QUOTED PASSAGE:
I took this photo in Algonquin Park near the east gate in early summer when the Milky Way core rises earlier with a beaver dam in the foreground. I have often heard wolves in this spot – there is a pack in the vicinity and I often hear them howling. Sometimes I even howl to them and they’ve responded. I don’t know if the animals are aware of the northern lights, but wolves, loons, even geese, you can hear them at night. They seem to be more vocal when these events happen, at the beginning of the event and just before it. Not every time, but often this is the case in my experience. I often hear branches breaking, or owls at work. I once had an owl swoop at me after it viewed a light on my camera! Beavers will come by and snap their tails in front of me. They’re quiet, so you don’t hear them coming – it scares me every time. Thankfully I’ve never heard or seen a bear or moose at night.


Night sky photography showing millions of stars with a green and purple tint and shooting star

Night Sky Photography Technical Equipment and Techniques

FCA: I understand that this is a photograph of the Neowise comet taken at Robinson Lake off of highway 127 in the summer of 2020. Can you tell me a little bit more about the technical aspects of catching a shot like this? What does your equipment and tool box look like?


SD: Visible comets are fairly rare, so this was a good opportunity to photograph something unusual, exciting and still fairly predictable because we knew it would be there.

The long exposure requires use of a tripod. You want a wide-angle lens (F2.8) to capture as much of the night sky and to let in as much light as possible. I use a “Canon 5-D Mark 3 Full Frame Camera” and a Sigma 20mm lens. I start with setting the lens to 2.8, the ISO to 3200, and the exposure to 25s. This is a good starting point for darker events like the Milky Way and meteors, but it’s way too much light for auroras. Depending on the intensity of the Northern lights I would adjust. They are often quite bright.

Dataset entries
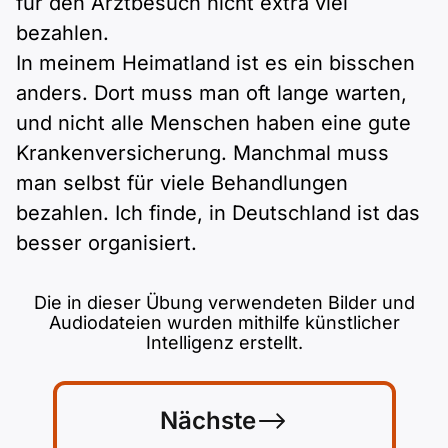
für den Arztbesuch nicht extra viel
bezahlen.
In meinem Heimatland ist es ein bisschen
anders. Dort muss man oft lange warten,
und nicht alle Menschen haben eine gute
Krankenversicherung. Manchmal muss
man selbst für viele Behandlungen
bezahlen. Ich finde, in Deutschland ist das
besser organisiert.
Die in dieser Übung verwendeten Bilder und
Audiodateien wurden mithilfe künstlicher
Intelligenz erstellt.
Nächste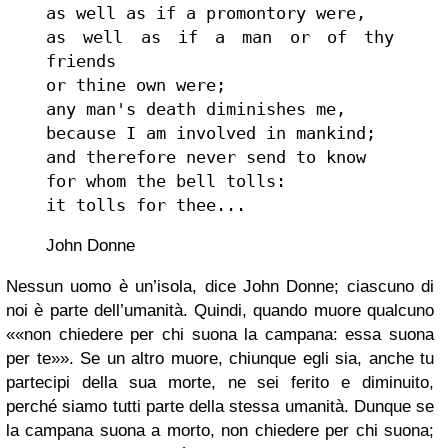
as well as if a promontory were,
as well as if a man or of thy 
friends
or thine own were;
any man's death diminishes me,
because I am involved in mankind;
and therefore never send to know
for whom the bell tolls:
it tolls for thee...
John Donne
Nessun uomo è un’isola, dice John Donne; ciascuno di
noi è parte dell’umanità. Quindi, quando muore qualcuno
«non chiedere per chi suona la campana: essa suona
per te»
. Se un altro muore, chiunque egli sia, anche tu
partecipi della sua morte, ne sei ferito e diminuito,
perché siamo tutti parte della stessa umanità. Dunque se
la campana suona a morto, non chiedere per chi suona;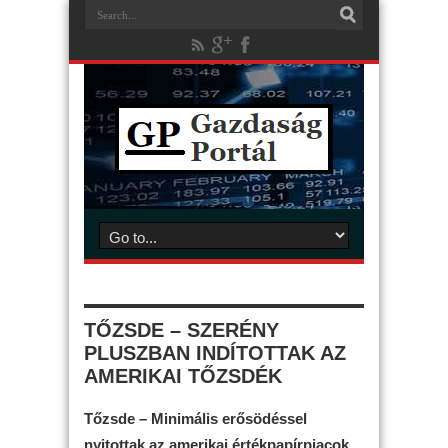
TŐZSDE – SZERÉNY
PLUSZBAN INDÍTOTTAK AZ
AMERIKAI TŐZSDÉK
Tőzsde – Minimális erősödéssel
nyitottak az amerikai értékpapírpiacok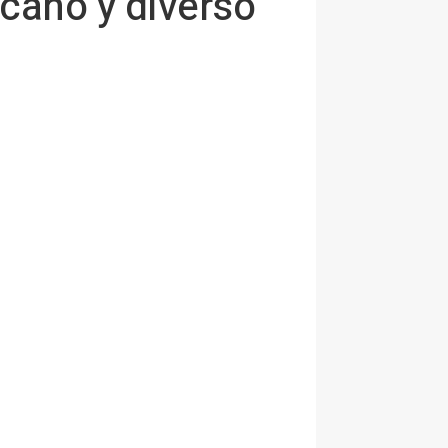
cano y diverso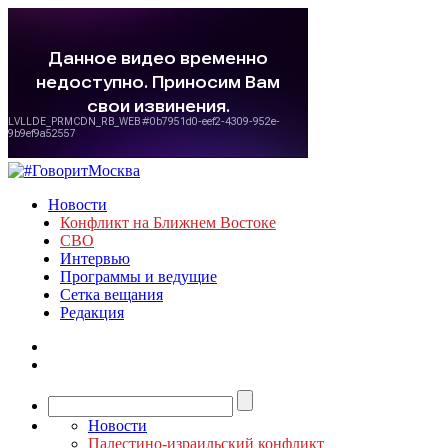
Новости
Конфликт на Ближнем Востоке
СВО
Интервью
Программы и ведущие
Сетка вещания
Редакция
Новости
Палестино-израильский конфликт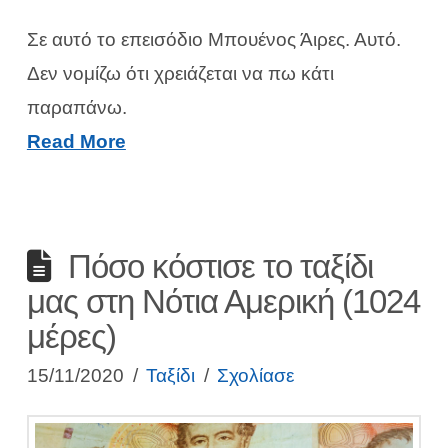
Σε αυτό το επεισόδιο Μπουένος Άιρες. Αυτό.
Δεν νομίζω ότι χρειάζεται να πω κάτι
παραπάνω.
Read More
Πόσο κόστισε το ταξίδι
μας στη Νότια Αμερική (1024
μέρες)
15/11/2020
Ταξίδι
Σχολίασε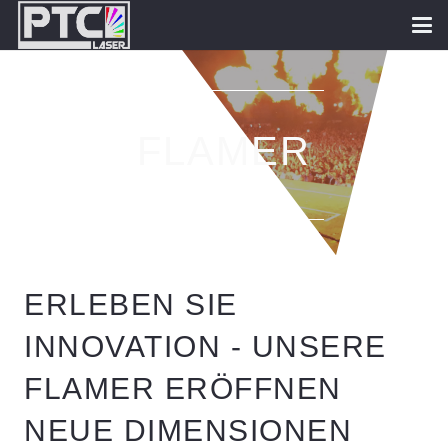
FLAMER
ERLEBEN SIE
INNOVATION - UNSERE
FLAMER ERÖFFNEN
NEUE DIMENSIONEN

ACTIVITY 1:
Translate this sentence from the night sky photography interview into Spanish: "Thankfully I’ve never heard or seen a bear or moose at night."
ACTIVITY 2:
List every kind of animal named in the night sky photography interview.
ACTIVITY 3:
Continue the night sky photography interview from where it stops.

OUTPUT 1:
Afortunadamente, nunca he oído ni visto un oso ni un alce de noche.

OUTPUT 2:
wolves, loons, geese, owls, beavers, bears, moose

OUTPUT 3:
My toolbox also includes water and snacks if I’m going to be out for a long period of time and maybe a chair to sit in. I’m careful to dress for the elements and time of year. Winter is great for pictures because there’s less dust in the air (fewer wildfires). There’s a lot of humidity and dust in the summer. I also keep spare batteries. In the winter time, I put them in my pockets so my body warms them and they last longer. I’ve also noticed that shooting multiple shots in the winter produces heat which causes condensation on the lens, so I use hand warmers to keep them warm. An elastic secures it to the lens, but there are fancier devices you can buy if you have the budget.


FCA: Thank you so much for your time, Steve. Before we go, I have two last questions for you. First, have you got any advice for cellphone warriors trying to capture the night sky on a mobile device? And are there any locations in South Algonquin that you would recommend to night sky photography novices?


SD: I don’t use the cellphone as a camera very much but I know it can be done because I’ve seen people post some great images on social media. I would say that a lot of my advice applies in similar situations no matter what camera you’re using.


Be alert to the forecasts, pay attention to the composition, keep your equipment close at hand to capitalize on the randomness of night sky events. And if you’re able, bring a tripod or set your camera down on a flat surface to keep it steady during longer exposures. Most importantly, be patient, try things and have some fun. You get better with practice!


The best locations in the township are easily accessible and have a measure of public safety to them. Most of the beaches offer amazing composition with sky visible over water so you’ll see some great reflections.

Our bridges, dams and public parks are also pretty spectacular and well maintained by the township. For example, Whitney beach faces south-west and often has great sunsets. The Airy Trestle bridge faces north for the Northern Lights. Bark Lake Beach in Madawaska faces east for sunrises, with north and south exposures also possible. And if you look toward the Madawaska Rail Bridge from JR Booth Memorial Park you’re facing north again. Public parking and restroom facilities tend to be available at these locations as well, making them perfect for visitors who want to experience the night sky with less effort and less risk.